WORK ITEM: An exact copy of the listing below is required, minus its pictures.

========================================

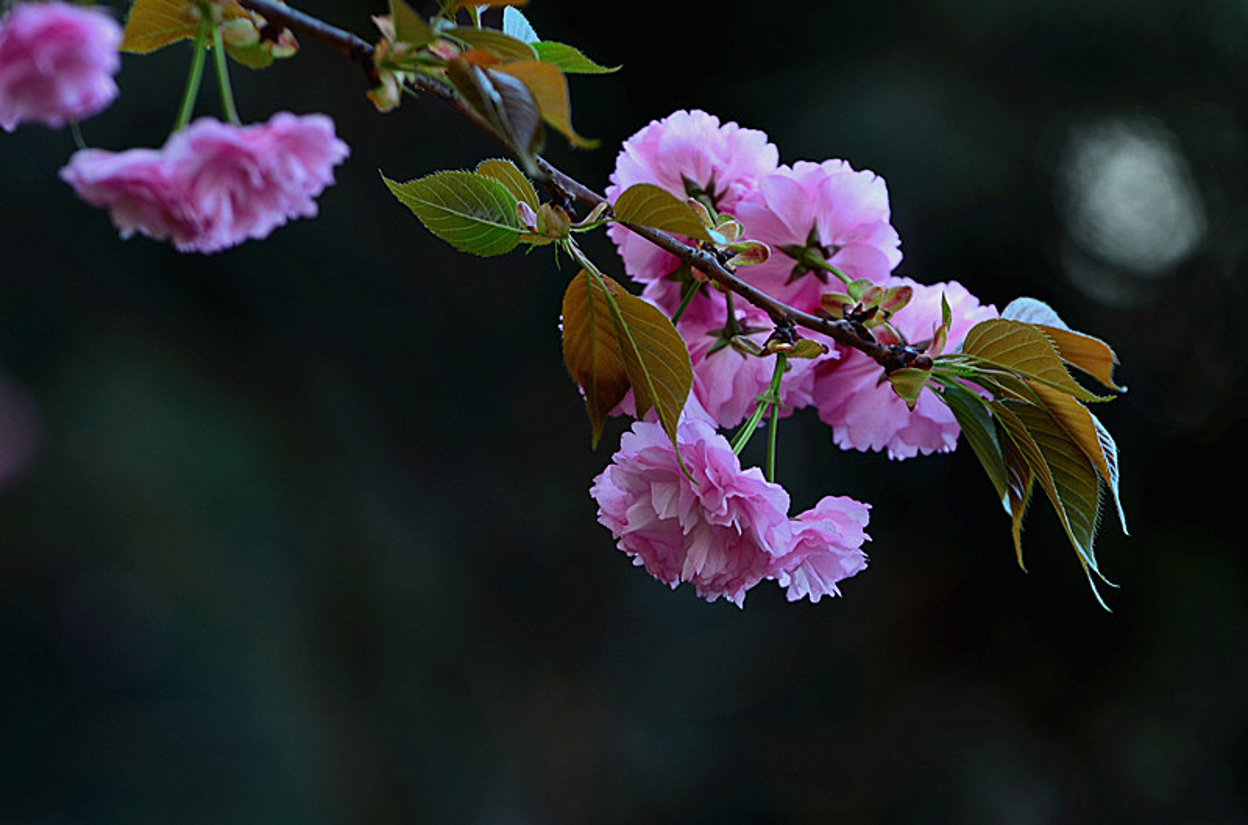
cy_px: 412
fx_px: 10373
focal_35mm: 300
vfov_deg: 4.6
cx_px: 624
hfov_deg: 6.9
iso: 200
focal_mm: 200
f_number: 4
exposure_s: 1/40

========================================

ANSWER FOR THE TASK:
cy_px: 412
fx_px: 10373
focal_35mm: 300
vfov_deg: 4.6
cx_px: 624
hfov_deg: 6.9
iso: 200
focal_mm: 200
f_number: 4
exposure_s: 1/40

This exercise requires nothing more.